I do not believe that the provision for medical professionals to provide patients with the means to kill themselves is in accord with the proper duty of care due to those who suffer serious illness. It would be much more in accord with that duty for there to be sufficient provision for end of life care on the model of hospice care. It should be possible today in countries such as England and Wales, for example, to ensure that pain relief, symptom relief and appropriate spiritual care are available to fully support a patient as they come to the end of their lives without making provision for them to commit suicide.
Whilst the Commons Bill has yet to be published, the similar Assisted Dying Bill in the House of Lords gives a close indication of the provisions in the Commons Bill. It is my view that the protections contained in that Bill, and, as I understand it, which will also be present in the Commons Bill are largely illusory. If these provisions were to become law, one can readily foresee that, as a doctor communicates a terminal diagnosis to a patient they will be expected by regulation or code of practice to also communicate the option of assistance from a medical professional to help them kill themselves. As soon as this happens, all the safeguards in the proposed legislation are compromised, most particularly the voluntary nature of the patients request which has inevitably become the subject of external influence.
One can also foresee that, whilst the debate in favour of the proposed legislation might suggest a (single) narrative of a free choice by a terminally ill patient to avoid overbearing suffering, the reality of the practice of such legislation would involve a variety of narratives on the part of patients. The published experiences of women with regard to legalized abortion, including those from writers supportive of legalized abortion, show very clearly that there are a variety of narratives, only a proportion of which can be fully characterized as a free choice on the part of the woman. This experience is instructive, I think, for what would be the experience of implementing legislation allowing medical professionals to assist their patients in killing themselves.

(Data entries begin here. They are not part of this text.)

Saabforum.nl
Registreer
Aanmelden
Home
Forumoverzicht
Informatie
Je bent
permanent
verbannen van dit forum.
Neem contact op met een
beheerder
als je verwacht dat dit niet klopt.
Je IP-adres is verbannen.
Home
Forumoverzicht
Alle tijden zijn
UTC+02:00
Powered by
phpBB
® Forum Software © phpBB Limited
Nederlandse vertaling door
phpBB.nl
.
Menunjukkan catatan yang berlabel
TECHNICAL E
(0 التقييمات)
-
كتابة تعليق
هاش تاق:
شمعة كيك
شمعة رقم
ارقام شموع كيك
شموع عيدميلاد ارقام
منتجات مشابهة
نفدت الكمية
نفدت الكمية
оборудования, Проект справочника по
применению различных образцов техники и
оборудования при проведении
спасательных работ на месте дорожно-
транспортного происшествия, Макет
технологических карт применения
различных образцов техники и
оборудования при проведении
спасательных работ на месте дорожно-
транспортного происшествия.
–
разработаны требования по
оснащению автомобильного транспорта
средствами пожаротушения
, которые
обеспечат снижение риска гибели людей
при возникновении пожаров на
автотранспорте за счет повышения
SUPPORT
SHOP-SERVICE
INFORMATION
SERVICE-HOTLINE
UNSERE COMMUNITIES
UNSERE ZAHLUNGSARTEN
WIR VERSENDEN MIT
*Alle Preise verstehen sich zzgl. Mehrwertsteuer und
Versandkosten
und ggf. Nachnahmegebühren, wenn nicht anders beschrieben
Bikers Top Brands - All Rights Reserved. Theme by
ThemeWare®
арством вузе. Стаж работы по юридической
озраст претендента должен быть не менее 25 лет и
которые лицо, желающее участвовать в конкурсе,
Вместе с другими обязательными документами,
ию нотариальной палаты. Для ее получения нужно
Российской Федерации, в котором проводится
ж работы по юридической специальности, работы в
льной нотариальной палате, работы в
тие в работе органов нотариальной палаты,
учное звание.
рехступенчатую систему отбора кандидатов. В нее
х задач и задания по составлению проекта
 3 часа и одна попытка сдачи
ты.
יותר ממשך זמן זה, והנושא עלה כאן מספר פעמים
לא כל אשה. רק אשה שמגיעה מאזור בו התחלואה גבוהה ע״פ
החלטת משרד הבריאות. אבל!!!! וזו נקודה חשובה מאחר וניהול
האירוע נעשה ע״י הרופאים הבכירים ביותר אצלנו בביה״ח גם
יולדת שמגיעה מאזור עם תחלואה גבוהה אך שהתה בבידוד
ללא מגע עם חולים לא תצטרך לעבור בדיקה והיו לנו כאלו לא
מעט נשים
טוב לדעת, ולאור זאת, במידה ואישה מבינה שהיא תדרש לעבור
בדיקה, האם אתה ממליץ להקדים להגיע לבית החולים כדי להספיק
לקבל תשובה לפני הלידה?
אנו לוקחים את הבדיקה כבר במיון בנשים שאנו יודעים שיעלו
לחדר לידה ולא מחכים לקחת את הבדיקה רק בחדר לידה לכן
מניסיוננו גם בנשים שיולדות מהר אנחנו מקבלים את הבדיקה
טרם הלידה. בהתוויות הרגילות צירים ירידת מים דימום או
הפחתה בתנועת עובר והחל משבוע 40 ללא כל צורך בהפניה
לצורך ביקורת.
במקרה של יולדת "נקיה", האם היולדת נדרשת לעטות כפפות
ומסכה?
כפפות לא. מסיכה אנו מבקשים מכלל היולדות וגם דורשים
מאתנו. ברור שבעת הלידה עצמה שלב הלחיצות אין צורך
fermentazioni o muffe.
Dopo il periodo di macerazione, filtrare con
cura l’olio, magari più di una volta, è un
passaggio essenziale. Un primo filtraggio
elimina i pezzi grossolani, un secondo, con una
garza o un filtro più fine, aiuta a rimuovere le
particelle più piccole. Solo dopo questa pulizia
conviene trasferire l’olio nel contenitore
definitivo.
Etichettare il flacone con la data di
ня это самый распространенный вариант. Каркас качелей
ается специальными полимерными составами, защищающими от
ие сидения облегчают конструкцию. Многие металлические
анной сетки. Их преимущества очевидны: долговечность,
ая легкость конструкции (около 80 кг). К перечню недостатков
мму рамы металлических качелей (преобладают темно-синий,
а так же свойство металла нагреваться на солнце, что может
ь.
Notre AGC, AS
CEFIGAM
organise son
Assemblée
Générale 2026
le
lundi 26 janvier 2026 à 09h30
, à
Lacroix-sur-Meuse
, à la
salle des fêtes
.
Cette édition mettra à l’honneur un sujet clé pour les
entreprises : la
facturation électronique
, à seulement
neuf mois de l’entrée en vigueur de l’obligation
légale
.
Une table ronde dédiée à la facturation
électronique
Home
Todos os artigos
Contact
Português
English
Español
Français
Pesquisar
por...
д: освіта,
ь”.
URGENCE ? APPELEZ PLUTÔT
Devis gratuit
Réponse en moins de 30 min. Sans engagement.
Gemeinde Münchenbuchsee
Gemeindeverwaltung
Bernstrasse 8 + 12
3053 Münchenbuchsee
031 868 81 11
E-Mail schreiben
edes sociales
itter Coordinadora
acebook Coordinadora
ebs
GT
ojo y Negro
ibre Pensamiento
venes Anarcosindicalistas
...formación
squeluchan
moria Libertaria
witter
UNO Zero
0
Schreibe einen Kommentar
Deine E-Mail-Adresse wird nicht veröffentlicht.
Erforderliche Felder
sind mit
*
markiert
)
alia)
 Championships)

An afterthought that has occurred to me since writing my letter is the possibility that regulations and codes of practice might even expect the clinical staff in hospice settings to offer the option of assisted suicide to their patients - something totally alien to the ethical and clinical principles of hospice care.

2 comments:

Shirelands Goldadors said...

This is an interesting post from a former teacher of my children

:http://endoflifeot.blogspot.ie/

Joe said...

Thank you, Jackie, for a most valuable link.